The great example in low-cost phones — take the notion of face unlock. Face unlock is typically a low-power camera, low resolution, has to discern my face from your face. That’s about all it needs to do. If you’re a teenager, your buddy can’t open your phone and start sending funny texts. That typically runs just in software on a CPU, typically an ARM CPU. That’s good enough to unlock a phone, whether it’s a $1,000 phone or a $100 phone.

But now you want to turn that $100 phone into a proxy banking facility for the unbanked in the developing world. You don’t want just a bad camera doing a quick selfie to determine who’s making a financial transaction. You need much more accurate 3D mapping of the face. You probably want a little iris scan along with it. If you can do that with a 20-, 30-, 40-cent addition to the applications processor by having a small dedicated NPU that only gets turned on to do the actual detailed facial analysis, that’s about the size of what people want from the smallest in our family of NPUs.

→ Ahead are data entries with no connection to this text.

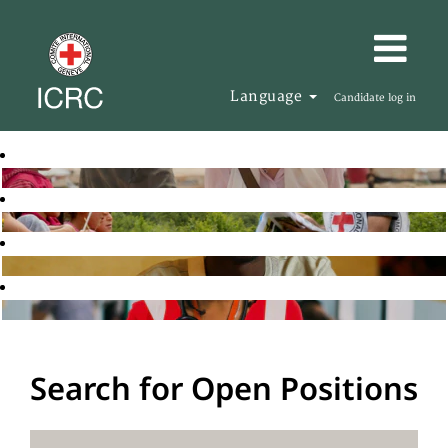
Language
Candidate log in
Search for Open Positions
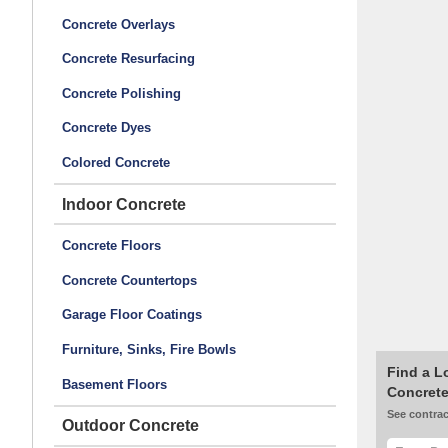
Concrete Overlays
Concrete Resurfacing
Concrete Polishing
Concrete Dyes
Colored Concrete
Indoor Concrete
Concrete Floors
Concrete Countertops
Garage Floor Coatings
Furniture, Sinks, Fire Bowls
Find a L
Basement Floors
Concrete
See contrac
Outdoor Concrete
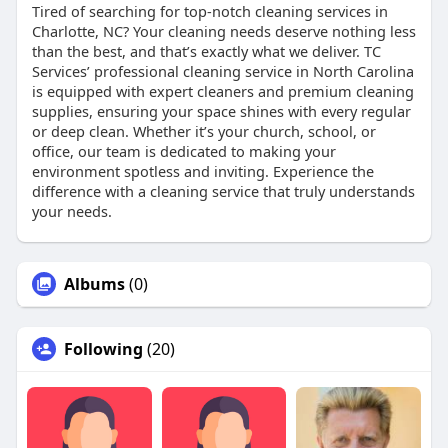
Tired of searching for top-notch cleaning services in
Charlotte, NC? Your cleaning needs deserve nothing less
than the best, and that’s exactly what we deliver. TC
Services’ professional cleaning service in North Carolina
is equipped with expert cleaners and premium cleaning
supplies, ensuring your space shines with every regular
or deep clean. Whether it’s your church, school, or
office, our team is dedicated to making your
environment spotless and inviting. Experience the
difference with a cleaning service that truly understands
your needs.
Albums
(0)
Following
(20)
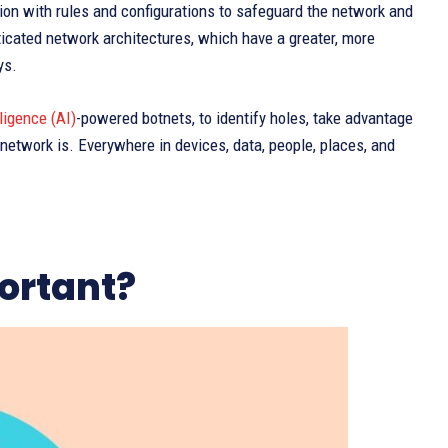
on with rules and configurations to safeguard the network and
sticated network architectures, which have a greater, more
ys.
lligence (AI)
-powered botnets, to identify holes, take advantage
network is. Everywhere in devices, data, people, places, and
ortant?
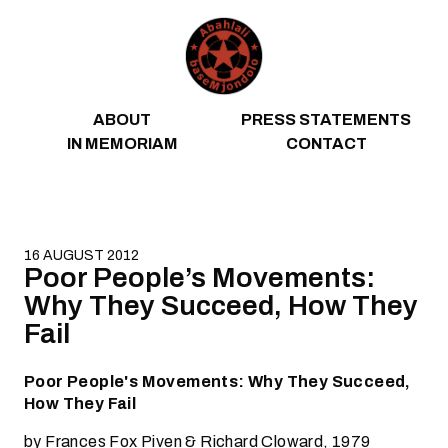
Skip to content
ABOUT
PRESS STATEMENTS
IN MEMORIAM
CONTACT
16 AUGUST 2012
Poor People’s Movements:
Why They Succeed, How They
Fail
Poor People's Movements: Why They Succeed,
How They Fail
by Frances Fox Piven & Richard Cloward, 1979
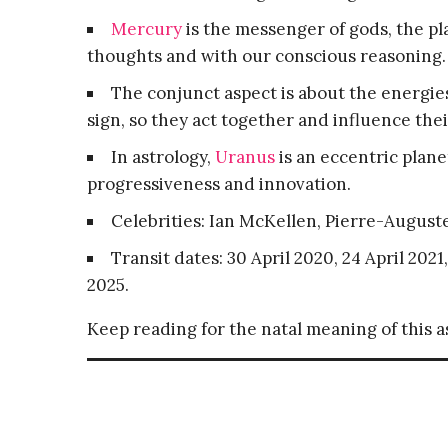
Mercury
is the messenger of gods, the 
thoughts and with our conscious reasoning.
The conjunct aspect is about the energies
sign, so they act together and influence thei
In astrology,
Uranus
is an eccentric plane
progressiveness and innovation.
Celebrities: Ian McKellen, Pierre-August
Transit dates: 30 April 2020, 24 April 2021
2025.
Keep reading for the natal meaning of this 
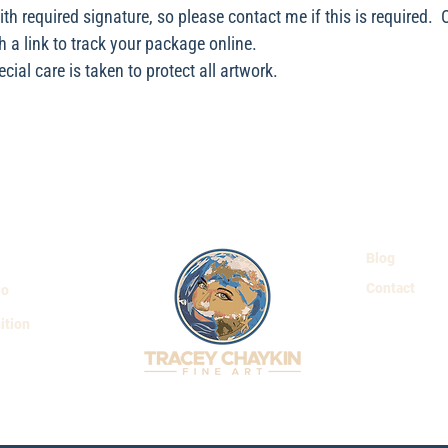
with required signature, so please contact me if this is required.
h a link to track your package online.
ial care is taken to protect all artwork.
Blog
Contact
io
ition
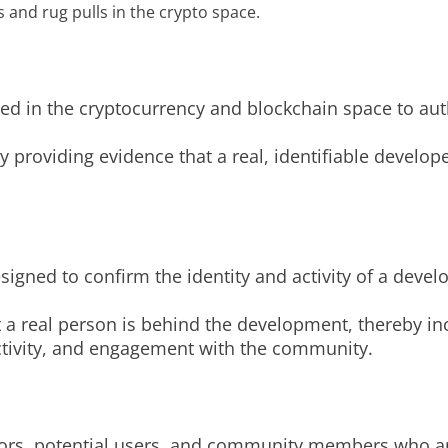
s and rug pulls in the crypto space.
ed in the cryptocurrency and blockchain space to auth
providing evidence that a real, identifiable developer
esigned to confirm the identity and activity of a deve
t a real person is behind the development, thereby i
activity, and engagement with the community.
tors, potential users, and community members who ar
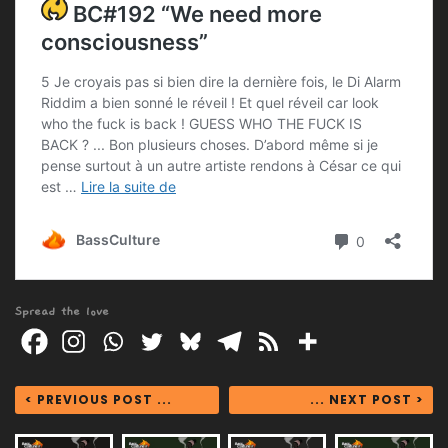
Spread the love
< PREVIOUS POST ...
... NEXT POST >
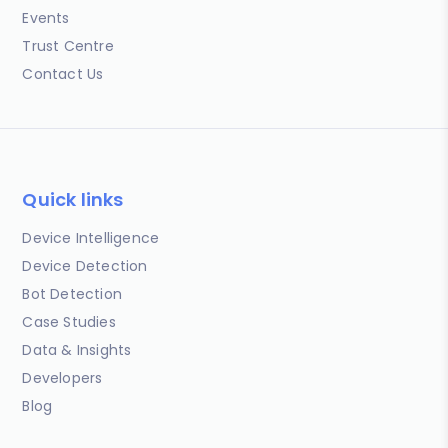
Events
Trust Centre
Contact Us
Quick links
Device Intelligence
Device Detection
Bot Detection
Case Studies
Data & Insights
Developers
Blog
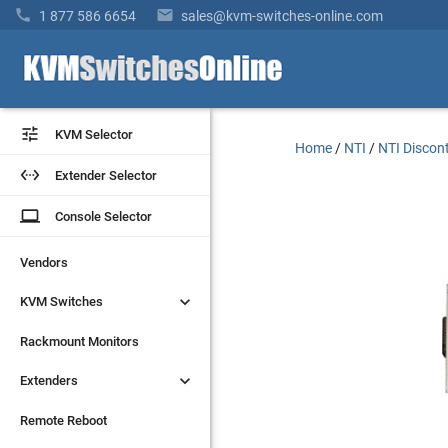


1 877 586 6654
sales@kvm-switches-online.com


KVM Selector
KVM Selector
Home
/
NTI
/
NTI Discon


Extender Selector
Extender Selector
laptop
laptop
Console Selector
Console Selector
Vendors
Vendors


KVM Switches
KVM Switches
Rackmount Monitors
Rackmount Monitors


Extenders
Extenders
Remote Reboot
Remote Reboot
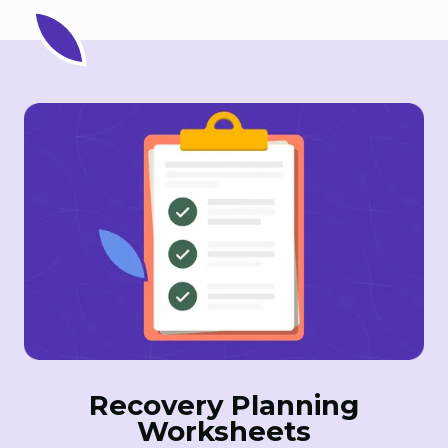
Recovery Planning
Worksheets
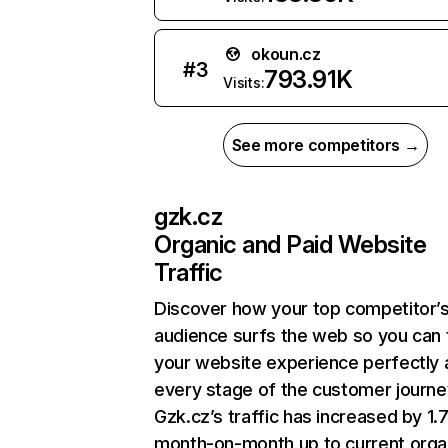
okoun.cz
#
3
793.91K
Visits:
See more competitors →
gzk.cz
Organic and Paid Website
Traffic
Discover how your top competitor’
audience surfs the web so you can t
your website experience perfectly 
every stage of the customer journe
Gzk.cz’s traffic has increased by 1
month-on-month up to current orga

Suddenly, for the $100 cell phone it makes sense to put in a dedicated NPU, because it enables that phone to become a secure banking device. It wasn’t about making the selfies look better. The guy buying a $100 phone isn’t willing to pay to make selfies look better. But the banking companies are willing to subsidize that phone to get that stream of transactions, for sure, if they pick up a penny for every 80-cent microtransaction that occurs in Bangladesh or wherever. We’re seeing functionality that originally started as a vanity thing — make the Snapchat filter pretty, make my selfie look 20 years younger — now you can use it for different things.

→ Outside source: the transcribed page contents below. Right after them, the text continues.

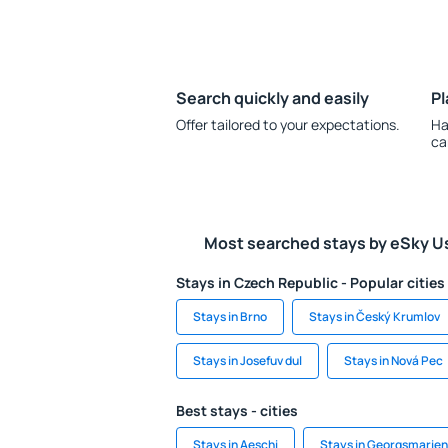
Search quickly and easily
Pl
Offer tailored to your expectations.
Ha
ca
Most searched stays by eSky U
Stays in Czech Republic - Popular cities
Stays in Brno
Stays in Český Krumlov
Stays in Josefuv dul
Stays in Nová Pec
Best stays - cities
Stays in Aeschi
Stays in Georgsmarien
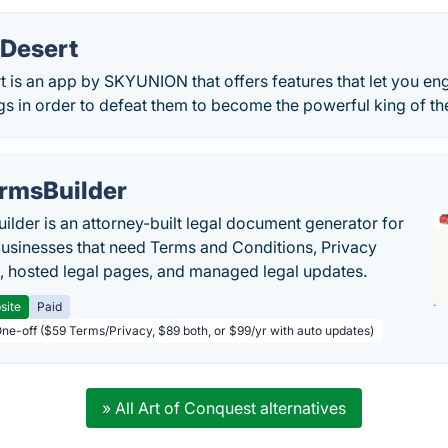
 Desert
 is an app by SKYUNION that offers features that let you eng
 in order to defeat them to become the powerful king of the
rmsBuilder
ilder is an attorney-built legal document generator for
businesses that need Terms and Conditions, Privacy
s, hosted legal pages, and managed legal updates.
site
Paid
One-off ($59 Terms/Privacy, $89 both, or $99/yr with auto updates)
» All Art of Conquest alternatives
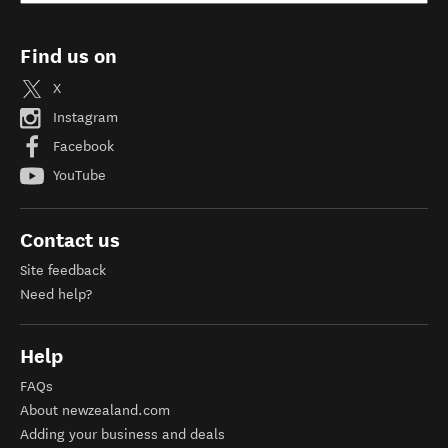
Find us on
X
Instagram
Facebook
YouTube
Contact us
Site feedback
Need help?
Help
FAQs
About newzealand.com
Adding your business and deals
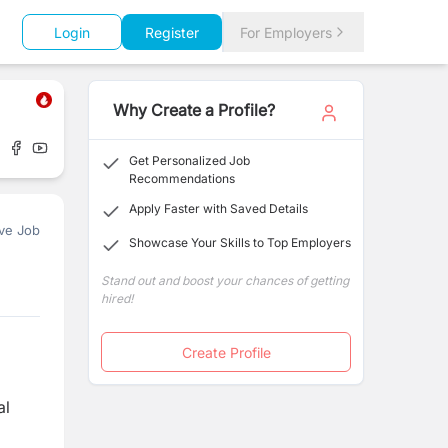
Login
Register
For Employers
Why Create a Profile?
Get Personalized Job
Recommendations
Apply Faster with Saved Details
ve Job
Showcase Your Skills to Top Employers
Stand out and boost your chances of getting
hired!
Create Profile
al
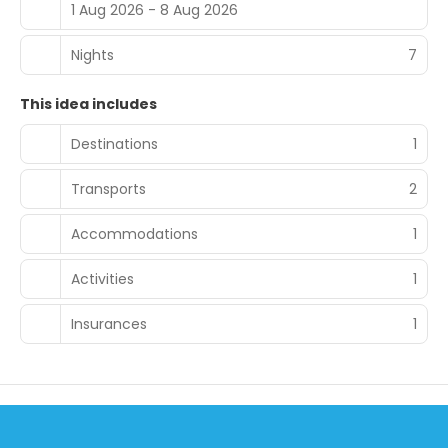
1 Aug 2026 - 8 Aug 2026
Nights
7
This idea includes
Destinations
1
Transports
2
Accommodations
1
Activities
1
Insurances
1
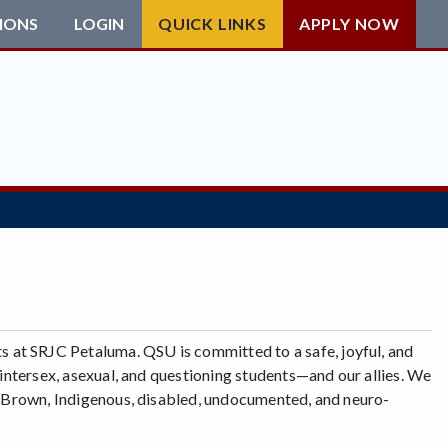
IONS
LOGIN
QUICK LINKS
APPLY NOW
 at SRJC Petaluma. QSU is committed to a safe, joyful, and
, intersex, asexual, and questioning students—and our allies. We
k, Brown, Indigenous, disabled, undocumented, and neuro-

VentureBeat: The machine learning percentage of the silicon budget, what would you say that is?

Roddy: It depends on the application. There are some product classes where they’re willing to put — what’s the state of the art these days? People putting 10 or 12 teraops into a cell phone. One thing we do is look at various types of functionality, and what’s the compute workload? How much of it is the neural net piece and how much of it is other forms of computation?

Something like speech processing, nah, forget it. It can run on M-class CPUs. You don’t need it to be able to do “OK Google” and “Hello Siri.” Go to the other end of the spectrum and look at something like video green screen, which would be me with my selfie saying, “Look at me! I’m on the beach!” It cuts me out and puts me in a beach scene, even though I’m really in a dull conference room. “Hi, honey, I’m still at the office,” even though I’m at the ball game. That’s a tremendous amount of horsepower.

But if you spend $1,200 on the latest phone and you want the coolest videos because you’re an Instagram influencer, sure. If it costs 5 bucks extra to pack a 20 teraop NPU in the phone, why not? Because it’s cool. It’s being driven by both ends. There’s some neat stuff you can do.